## PROBLEM DESCRIPTION
Continue the nginx proxy question from the point where it stops.

[SUPPLIED PASSAGE Boundary: Start]

Avoid nginx decoding query parameters on proxy_pass (equivalent to AllowEncodedSlashes NoDecode)

I use nginx as a load balencer in front of several tomcats. In my incoming requests, I have encoded query parameters. But when the request arrives to tomcat, parameters are decoded :
incoming request to nginx:
curl -i "http://server/1.1/json/T;cID=1234;pID=1200;rF=http%3A%2F%2Fwww.google.com%2F"
incoming request to tomcat:
curl -i "http://server/1.1/json/T;cID=1234;pID=1200;rF=http:/www.google.com/"
I don't want my request parameters to be transformed, because in that case my tomcat throws a 405 error.
My nginx configuration is the following :
upstream tracking {
server front-01.server.com:8080;
server front-02.server.com:8080;
server front-03.server.com:8080;
server front-04.server.com:8080;
}
server {
listen 80;
server_name tracking.server.com;
access_log /var/log/nginx/tracking-access.log;
error_log /var/log/nginx/tracking-error.log;
location / {
proxy_pass http://tracking/webapp;
}
}
In my current apache load balancer configuration, I have the AllowEncodedSlashes directive that preserves my encoded parameters:
AllowEncodedSlashes NoDecode
I need to move from apache to nginx.

[SUPPLIED PASSAGE Boundary: End]
[RECORDS SHOWN Boundary: Start]

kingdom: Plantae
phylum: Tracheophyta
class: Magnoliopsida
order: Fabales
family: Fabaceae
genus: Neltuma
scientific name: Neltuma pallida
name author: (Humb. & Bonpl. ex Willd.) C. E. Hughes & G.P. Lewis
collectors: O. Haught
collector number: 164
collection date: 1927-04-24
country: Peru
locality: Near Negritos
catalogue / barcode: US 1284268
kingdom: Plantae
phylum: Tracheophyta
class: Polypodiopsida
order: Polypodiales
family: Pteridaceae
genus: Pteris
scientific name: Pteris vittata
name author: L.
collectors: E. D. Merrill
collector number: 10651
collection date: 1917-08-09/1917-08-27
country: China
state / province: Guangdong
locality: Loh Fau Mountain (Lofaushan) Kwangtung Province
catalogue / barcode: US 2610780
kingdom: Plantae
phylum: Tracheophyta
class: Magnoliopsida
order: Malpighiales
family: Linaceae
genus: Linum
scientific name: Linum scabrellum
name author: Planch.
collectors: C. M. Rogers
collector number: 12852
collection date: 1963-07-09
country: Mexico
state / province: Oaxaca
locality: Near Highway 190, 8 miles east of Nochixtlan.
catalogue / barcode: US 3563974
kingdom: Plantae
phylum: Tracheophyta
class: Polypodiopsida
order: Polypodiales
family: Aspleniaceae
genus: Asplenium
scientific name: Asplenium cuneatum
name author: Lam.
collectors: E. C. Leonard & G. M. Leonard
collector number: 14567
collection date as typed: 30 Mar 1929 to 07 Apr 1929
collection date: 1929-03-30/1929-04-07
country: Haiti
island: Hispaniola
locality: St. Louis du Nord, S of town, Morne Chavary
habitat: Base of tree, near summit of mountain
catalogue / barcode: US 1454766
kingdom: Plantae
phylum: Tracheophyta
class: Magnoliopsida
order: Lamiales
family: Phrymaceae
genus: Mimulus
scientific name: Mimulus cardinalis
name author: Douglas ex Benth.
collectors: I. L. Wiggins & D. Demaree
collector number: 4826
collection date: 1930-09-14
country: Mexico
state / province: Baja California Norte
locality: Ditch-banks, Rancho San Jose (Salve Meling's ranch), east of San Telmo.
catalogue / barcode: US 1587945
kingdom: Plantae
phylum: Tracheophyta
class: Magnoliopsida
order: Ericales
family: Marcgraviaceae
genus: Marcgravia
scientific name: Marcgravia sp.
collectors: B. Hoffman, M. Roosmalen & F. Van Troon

[RECORDS SHOWN Boundary: End]

## ANSWER TO THIS TASK
My question is quite the opposite from this question : Avoid nginx escaping query parameters on proxy_pass
I finally found the solution: I need to pass $request_uri parameter :
location / {
proxy_pass http://tracking/webapp$request_uri;
}
That way, characters that were encoded in the original request will not be decoded, i.e. will be passed as-is to the proxied server.
Jean's answer is good, but it does not work with sublocations. In that case, the more generic answer is:
location /path/ {
if ($request_uri ~* "/path/(.*)") {
proxy_pass http://tracking/webapp/$1;
}
}
Note that URL decoding, commonly known as $uri "normalisation" within the documentation of nginx, happens before the backend IFF:
either any URI is specified within proxy_pass itself, even if just the trailing slash all by itself,
or, URI is changed during the processing, e.g., through rewrite.
Both conditions are explicitly documented at http://nginx.org/r/proxy_pass (emphasis mine):
If the proxy_pass directive is specified with a URI, then when a request is passed to the server, the part of a normalized request URI matching the location is replaced by a URI specified in the directive
If proxy_pass is specified without a URI, the request URI is passed to the server in the same form as sent by a client when the original request is processed, or the full normalized request URI is passed when processing the changed URI
The solution depends on whether or not you need to change the URL between the front-end and the backend.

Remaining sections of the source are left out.